● **Yapılacaklar**:
• 1. Bahrî Hasan Çelebi hakkındaki metinde, onun kısa zamanda önemli görevlere atanmasının sebebi ne olarak gösteriliyor? Bir ile üç cümle arasında açıklayın.
• 2. Bahrî Hasan Çelebi hakkındaki metinde geçen "Üç dil bildiğini ve üç dille de şiirlerini kaleme aldığı belirtilir." cümlesini İngilizceye çevirin.
• 3. Bahrî Hasan Çelebi hakkındaki metni kaldığı yerden sürdürün.

● **Okunacak metin**:
Bahrî Hasan Çelebi
Balıkesir’in Kızılcatuzla kasabasında dünyaya gelmiştir. Ailesi hakkında fazla bir bilgi yoktur. Dayısı İbrahim Efendi, Sultan III. Murad’ın ilk hocasıdır. Şair ve bilgin olan Dürri Abdülbakî Efendi de şairimizin oğludur. II. Selim’in hocası Ataullah Efendi’den icazet almıştır. Saraya yakınlığı sebebiyle de, kısa zamanda önemli görevle atanmıştır. Müderrislik, kadılık görevleri bunların başında gelmektedir.
Dervişler dervişi, egosunu yenmiş, övünmesini hiç sevmeyen, ilmî derecelerin üstün noktasına erişmiş, kemalât mertebesinde bir zat diye tarif ederler.
Kınalızade, “şiir ve inşada denize olan dalgıç gibiydi” ifadesini kullanır.
Son derece konuksever, misafirlerine izzet ve ikramda bulunmaya bayılan bir kişiliği varmış.
Üç dil bildiğini ve üç dille de şiirlerini kaleme aldığı belirtilir.

● **Gösterilen veriler**:
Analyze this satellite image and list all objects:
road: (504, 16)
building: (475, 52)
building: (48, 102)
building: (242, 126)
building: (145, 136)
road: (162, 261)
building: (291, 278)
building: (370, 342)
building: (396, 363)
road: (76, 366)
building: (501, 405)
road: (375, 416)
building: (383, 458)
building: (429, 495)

● **Yanıtlar aşağıda**:
• 1. Metne göre Bahrî Hasan Çelebi, saraya yakın olduğu için kısa zamanda önemli görevlere atanmıştır. Bu görevlerin başında müderrislik ve kadılık gelmektedir.

• 2. It is stated that he knew three languages and wrote his poems in all three languages.

• 3.
NA’T
Hâdi-i vâdî -i Hudâ talebî
Fahr-i âlem Muhammed-i Arabî
Nakş-i ser-levha -i kitâb-i vücûd
Nakş-bend-i kitâbe-i der-i cûd
Ser-i dil-cûy-i ravza-i ezelî
Şem-i halvet-serây-i lem yezelî
Sun’-ı pîşîn-i kâr-kâhı vücûd
Hâce-i sad-bâr-gâh-i vücûd
Hatem ü pîşvây-ı her mürsel
Evvel-i âhır, âhır-ı evvel
Şâhid-i nâzenîn-i bezm-i şühûd
Şâhid ammâ hakîkaten meşhûd.
1586 Yılının Haziran’ında Kudüs kadılığına atanınca, Kudüs’e gitmek için yola çıkan, asıl adı Hasan olan şairimiz Bahrî, yolculuk sırasında bir grup Dürzî eşkiyâsı tarafından yolu kesilerek öldürülür. Mezarı Trablusşam’dadır. (ÇİFTÇİ, Cemil, a.g.e)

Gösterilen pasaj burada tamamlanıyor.